How Xgl works の日本語訳用ページです。
GNOME 3歩目 を見て作ってみました。
みなさん協力お願いします。
Written by Emanuele Tamponi, and many thanks to Mark Czubin
libGL、GLX プロトコルを経由する、Xorg、Xgl、OpenGL クライアント間の通信
はじめに: 用語に関して
NVIDIA の X ドライバ
とか
NVIDIA の libglx
とかいった用語について混乱があるんじゃないかと思う。そんなわけで、それら用語を説明する簡単な序文をここに記す。
-
X ドライバ
というのは Xorg および Aiglx (GLX はちがう) において 2D オペレーションのレンダリング機能を提供するソフトウェアのこと。つまり、X ドライバはウィンドウのレンダリングや合成 (Compositing) などを提供する。X ドライバはグラフィックス・カードの 2D セクタだけを使用し、XAA や EXA バインディングを提供できる。
-
X サーバの GLX 拡張
というのは GLX コマンド受け付け機能を提供する、X サーバに対する拡張のこと。GLX というは OpenGL コンテクストを要求するアプリケーションにそれを提供するプロトコル。OpenGL アプリケーションからの OpenGL コマンドを受け付け、レンダリングのためにそれをグラフィックス・ハードウェアに送ったりする。Xorg は自前の GLX 拡張を、NVIDIA のはクローズド・ソースの物を提供する。その X サーバの拡張を含むライブラリの名前が
libglx
。
-
libGL
というのは OpenGL オペレーションや GLX リクエストのための機能を提供するライブラリのこと。つまり libGL は、OpenGL コンテクストのために X の GLX 拡張を要求する OpenGL クライアントによって使用される、OpenGL 機能を使用するためのもの。Mesa は DRI において使用される "オープンな" libGL を、NVIDIA (ATI も同様) はクローズド・ソースの物を提供する。
-
ダイレクト OpenGL コンテクスト
というのは OpenGL が
ダイレクト・レンダリング
されるコンテクストのこと。ダイレクト・レンダリングというのは、OpenGL コマンドを GLX 拡張に渡すことなく、グラフィックス・カードをコントロールする 3D ドライバにダイレクトに送信できるということを意味する。
-
非ダイレクト OpenGL コンテクスト
というのは OpenGL が
非ダイレクト・レンダリング
されるコンテクストのこと。非ダイレクト・レンダリングというのは、libGL が OpenGL コマンドを GLX 拡張に渡さなければならないということを意味する。GLX 拡張がそれをグラフィックス・カードに渡し、レンダリングする。
-
アクセラレイテッド・レンダリング
というのは、OpenGL コンテクスト内部のオペレーションが、CPU でなくグラフィックス・プロセッサ (GPU) によって elaborate されるということを意味する。アクセラレイテッド・レンダリングは非常に高速だが、ハードウェアのサポートがなければ機能しない。ハードウェアによってサポートされない機能については、libGL はソフトウェア実装にフォールバックする (
ソフトウェア・フォールバック
)。DRI においては、ソフトウェア・フォールバックは Mesa によって提供される。
-
DRI
というのは
ダイレクト・レンダリング・インフラストラクチャ (Direct Rendering Infrastructure)

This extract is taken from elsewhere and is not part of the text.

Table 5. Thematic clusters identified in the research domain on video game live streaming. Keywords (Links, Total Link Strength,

の略で、OpenGL コンテクストのためにダイレクトレンダリングを提供するソフトウェアのセットのこと。libGL (Mesa 提供。ソフトウェア・フォールバックの場合と同様) や libglx (Mesa 提供)、グラフィックス・カードの専用ドライバ、DRM
ダイレクト・レンダリング・マネージャ (Direct Rendering Manager)

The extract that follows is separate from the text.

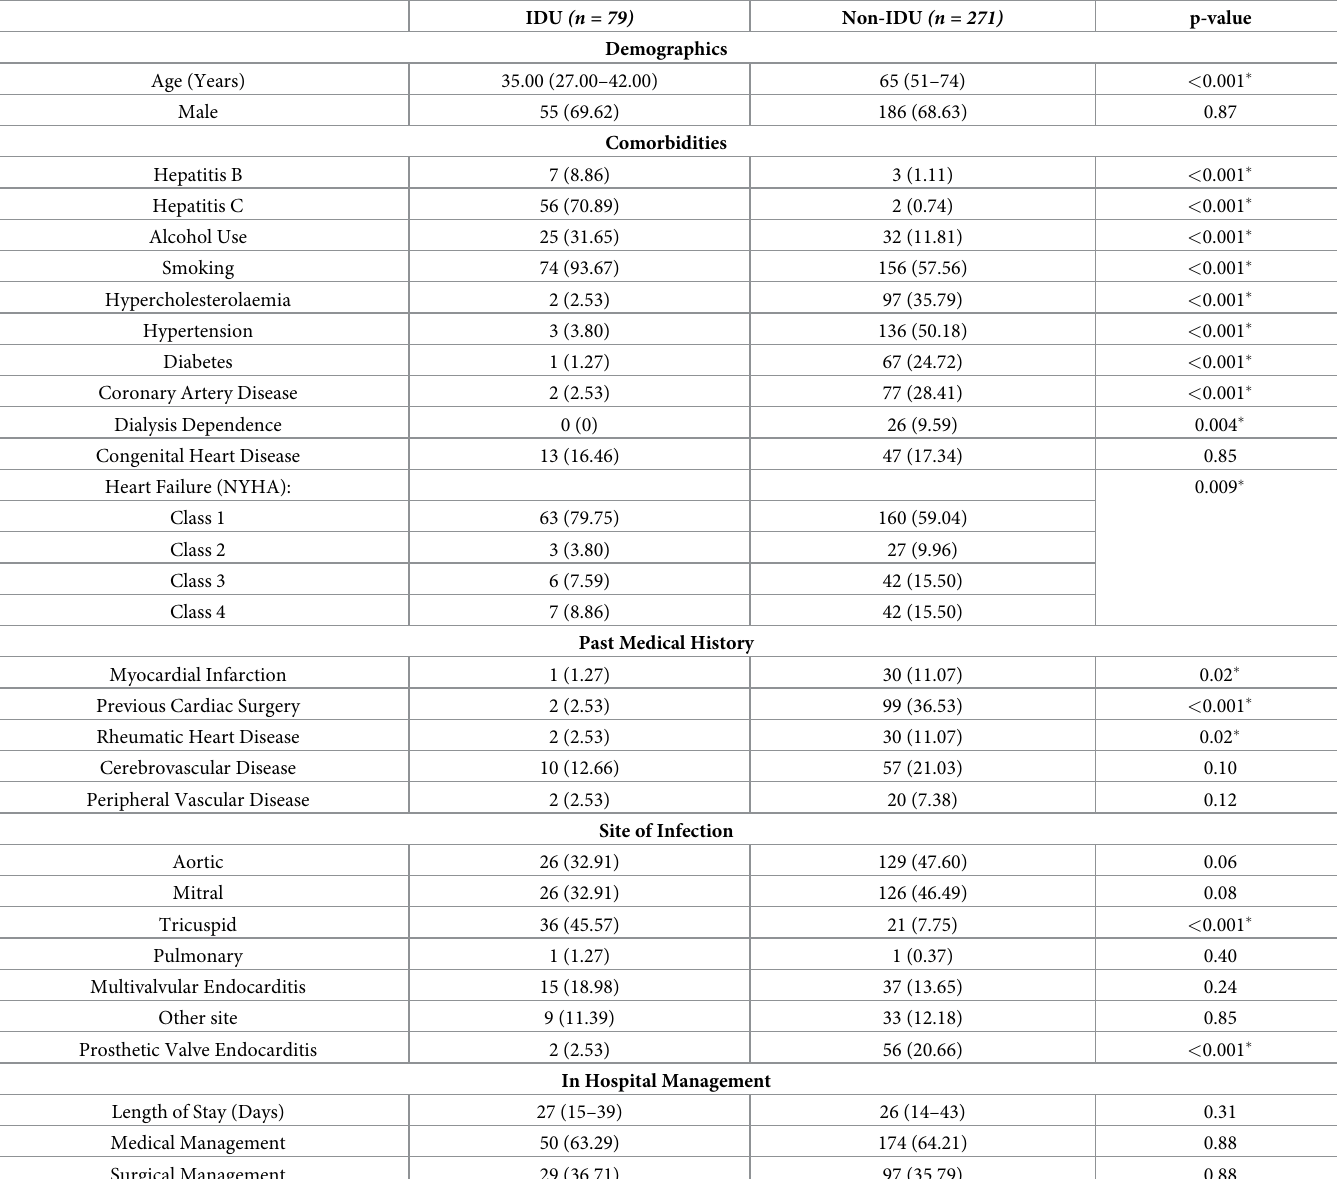
Table 1. Patient characteristics. All categorical data is displayed as total number with percentage proportion in brackets. Continuous data is displayed as median with IQR in brackets. Statistical significance was determined using unpaired t-test for continuous variable, chi-square test for categorical variables with a sample size over five, and Fisher’s exact test for categorical variables with a sample size equal to or less than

を提供する。DRM は ハードウェアへのリクエストを処理し、自身ハードウェアをコントロールするカーネル・モジュール。NVIDIA のドライバは DRI
}ではなく、ダイレクト・レンダリングを処理する自前のインフラストラクチャを使用する。
-
Xgl
というのは OpenGL 上に作られた新しい X サーバ・アーキテクチャのこと。すべてのレンダリングにおいて X ドライバを不要とし、ただ OpenGL ドライバを必要とする。Xgl の現在の実装は
Xglx
。Xgl の可能性を測るための "hack" だ。このページは Xglx の動作を説明しようとしている。Xgl の将来の実装は Xegl となるだろう。
-
Aiglx
というのは
非ダイレクト OpenGL コンテクストに対するアクセラレイテッド・レンダリング (Accelerated Rendering to Indirect OpenGL Contexts)
を提供するプロジェクトのこと (
現在は Xorg の CVS HEAD に完全に統合された
)。Aiglx 以前は NVIDIA による libglx 実装のみがアクセラレイテッド・非ダイレクト GLX を提供していた。
話をはじめるまえにひとつだけ;)
ここで説明しているのは、NVIDIA製ドライバを使ってXglがどのように動作しているか、だ。これはDRIドライバを使って動作するのと似た段取りではある:DRIではMesa libGLとlibglxがNVIDIA製ドライバの代わりに読み込まれる。DRI使ったほうがおトクなことがある…後段で説明してる。
First step: XglxとXorgの起動
(Xglxについて説明していることに注意)
-
Xglが起動する。
-
"Xglの初期化関数"がXorgを立ち上げる。
-
XorgはNVIDIAのXドライバをロードする。(おそらく使われない)
-
XorgはNVIDIAのlibglxをGLX向けのXサーバー拡張(X Server Extension for GLX)としてロードする。(これを私は基本的なGLX拡張と呼んでいる)
-
XorgはOpenGLクライアントに直接OpenGLコンテキストを提供可能となる。
Second step: 要求とコンテキスト
-
XglはNVIDIAのlibGLにリンクされ、これは描画に使われる。
-
そして、XglはOpenGLクライアントとしてOpenGLコンテキストを要求する。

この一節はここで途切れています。